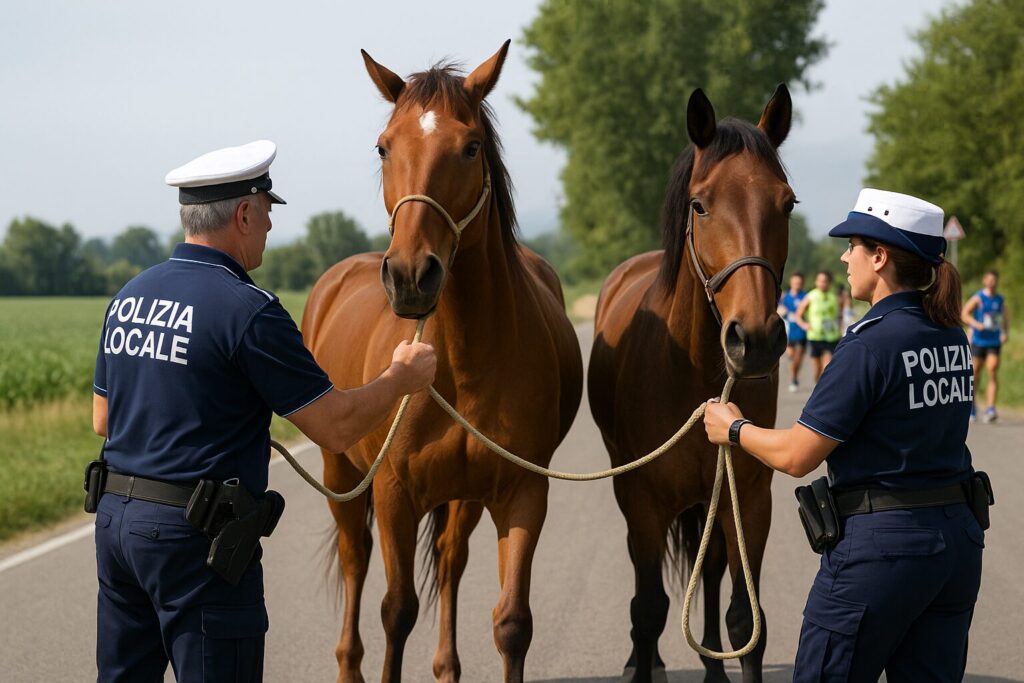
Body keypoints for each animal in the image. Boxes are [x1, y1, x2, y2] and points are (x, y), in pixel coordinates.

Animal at [302, 41, 583, 683]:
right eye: (384, 146)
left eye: (471, 146)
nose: (410, 275)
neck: (460, 360)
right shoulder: (393, 494)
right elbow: (396, 610)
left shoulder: (521, 493)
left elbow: (512, 622)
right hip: (341, 474)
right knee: (356, 562)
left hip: (463, 498)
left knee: (451, 561)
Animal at [587, 85, 794, 683]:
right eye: (700, 204)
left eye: (787, 203)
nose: (756, 338)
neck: (692, 368)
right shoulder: (644, 501)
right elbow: (648, 608)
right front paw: (642, 663)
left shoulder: (749, 497)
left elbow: (746, 619)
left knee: (714, 571)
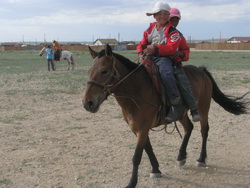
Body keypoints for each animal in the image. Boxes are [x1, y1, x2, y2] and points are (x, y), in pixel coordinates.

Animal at [82, 44, 248, 188]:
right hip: (181, 113)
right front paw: (156, 170)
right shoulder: (138, 129)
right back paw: (181, 156)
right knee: (189, 128)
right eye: (89, 71)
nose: (88, 103)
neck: (137, 90)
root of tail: (202, 71)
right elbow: (148, 149)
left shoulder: (142, 129)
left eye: (104, 71)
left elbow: (136, 157)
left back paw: (201, 159)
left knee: (204, 130)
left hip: (203, 108)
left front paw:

TASK TO CARRY OUT = The copy should run from the first line of the material above through the line with "left knee: (451, 561)", repeated exactly and without pictures.

OUTPUT FOR THIS EXERCISE =
Body keypoints for each animal in the image. Boxes are [x1, y1, x2, y2] and points are (x, y), in pixel coordinates.

Animal at [302, 41, 583, 683]:
right eye: (384, 146)
left eye: (471, 146)
nose: (410, 275)
neck: (460, 360)
right shoulder: (393, 494)
right elbow: (396, 610)
left shoulder: (521, 493)
left elbow: (512, 622)
right hip: (341, 474)
right knee: (356, 562)
left hip: (463, 498)
left knee: (451, 561)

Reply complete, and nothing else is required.